The second reckoning being put off is, of course, the cost of the bailout. If we spend $700 Billion to buy up toxic MBA and Zuckerman and Miron are right, we are not going to get back that money. It will add to the debt and that debt must be paid at some point by us, our children, and our children’s children. The Blue Dog’s “recoupment” provision and the provisions to give the government some kind of equity in the assisted firms are attempts to insure we get our money back even if Zuckerman and Miron are right. It will be interesting to see if they make it into the final bailout bill.

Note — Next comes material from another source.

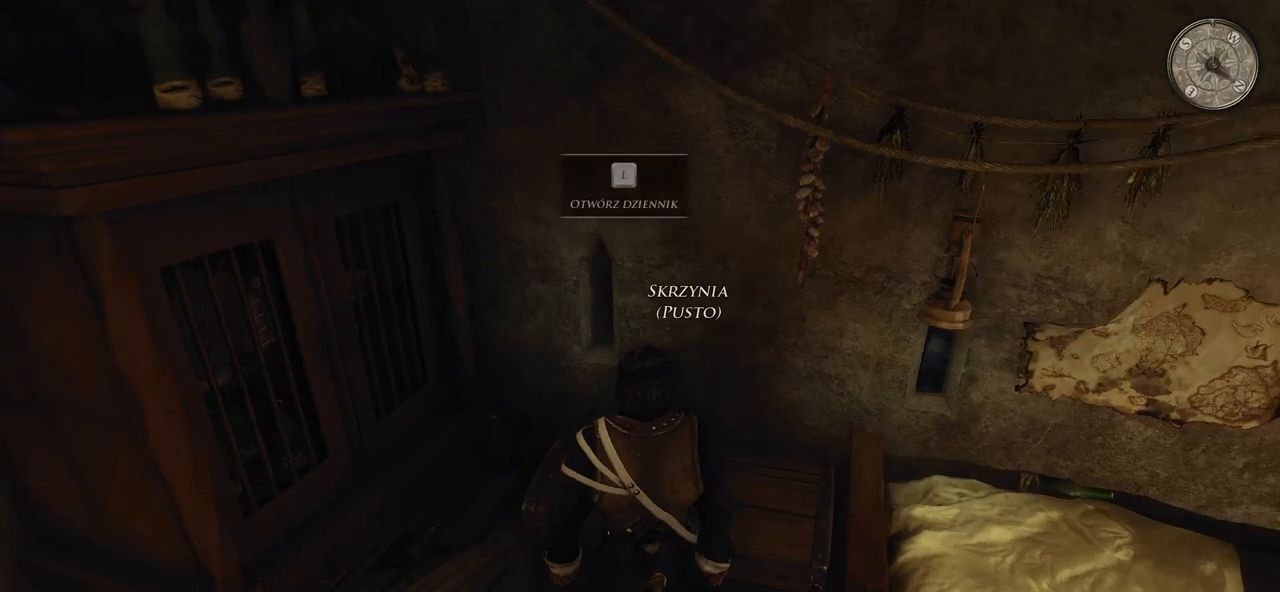
{"keys": ["w"], "mouse": [], "events": [[380, "w", "down"]]}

The third and most important reckoning is fixing what caused this problem. I believe the basic cause is simple: people bought houses they couldn’t afford. We can have lively arguments about why: CRA, speculation, greed. I suspect they all had a hand in it. Regardless of why this happened, there are two simple rules that would have prevented this meltdown and can prevent future ones:

1) No Adjustable Rate Mortgages
2) Lenders must require a 20% down payment and a reasonable income to mortgage payment ratio based on income tax returns

If the consensus is that people who cannot meet these requirements should still be able to buy homes then the government itself should act as the lender, thus keeping risky loans segregated from the financial system as a whole.

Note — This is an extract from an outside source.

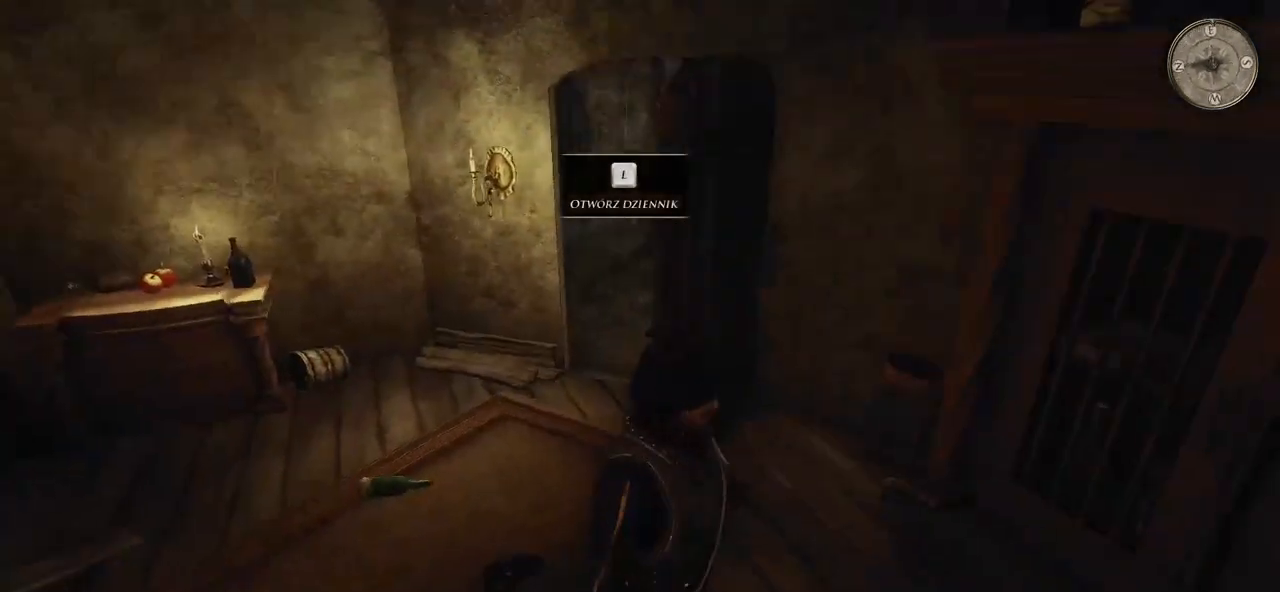
{"keys": ["w"], "mouse": [], "events": []}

Part of the reason I prefer a Bottom-Up Bailout is that it is easier to effectively regulate the behavior of consumers seeking mortgages than it is to regulate the behavior of financial institutions making asset-buying decisions. Whether we use government money to help people who made stupid home-buying decisions or to help institutions that made stupid MBA-buying decisions, we are protecting those we help from the risks inherent in their decisions. That protection will encourage further imprudent risk-taking since the expectation will be that any later crisis will be addressed by the government. To avoid that “moral hazard” it will be necessary to regulate behavior to prevent such behavior in the future. It is far easier to regulate the behavior of mortgage-seekers (as with my two simple rules) than it is to regulate the behavior of institutions that pay whole departments of bright young employees to develop more and more incomprehensible vehicles and strategies.

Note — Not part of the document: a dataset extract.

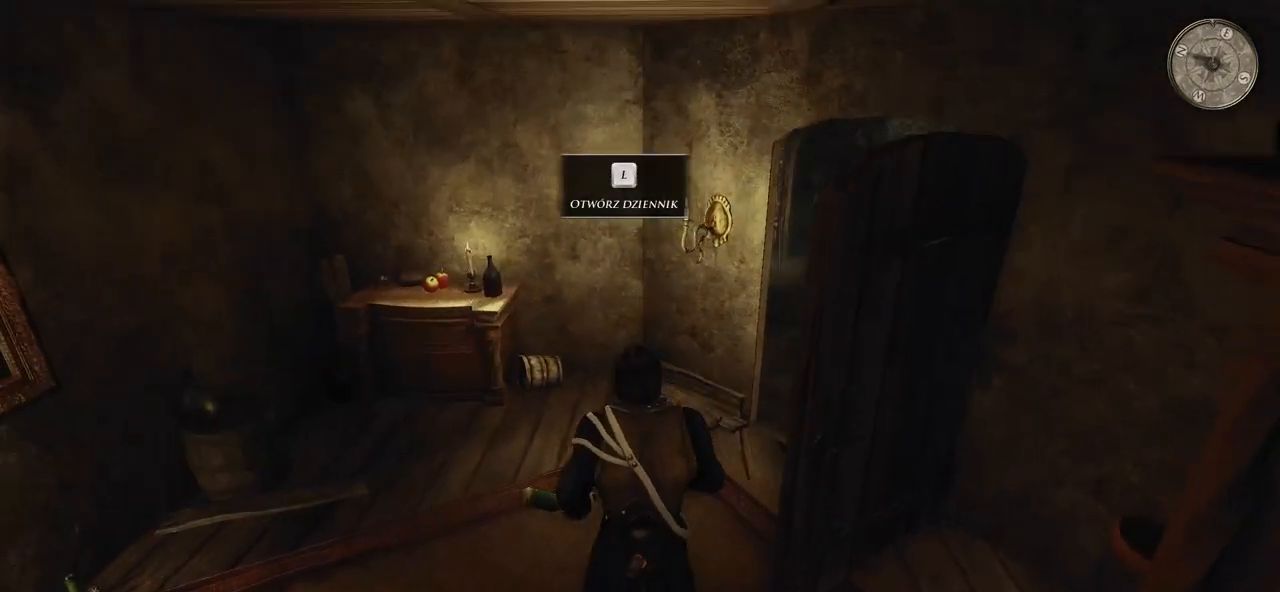
{"keys": [], "mouse": [], "events": [[60, "w", "up"]]}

Bail out the institutions that hold MBA and it is almost impossible to both restrict their idiotic behavior and allow their creativity free rein. Bail out the mortgage holders and it is very simple to restrict future mortgage-seeking behavior by simply outlawing the lending practices that got us into this mess.

As a last thought, this is why I hate the spate of articles that have sprung up arguing the American people simply don’t understand what’s a stake in the bailout or they wouldn’t have opposed it. Some writers seem to feel that Americans are willing to cause the whole economy to fail in order to “punish” fat cats on Wall Street. Perhaps. But I would argue that Americans may well realize that if we bail out the financial institutions that made bad decisions there is simply no way for us to make them believe we won’t continue to bail them out for future bad decisions and no good way for us to regulate them to prevent those future bad decisions. Maybe Americans are willing to take their medicine now rather than kicking that can down the road.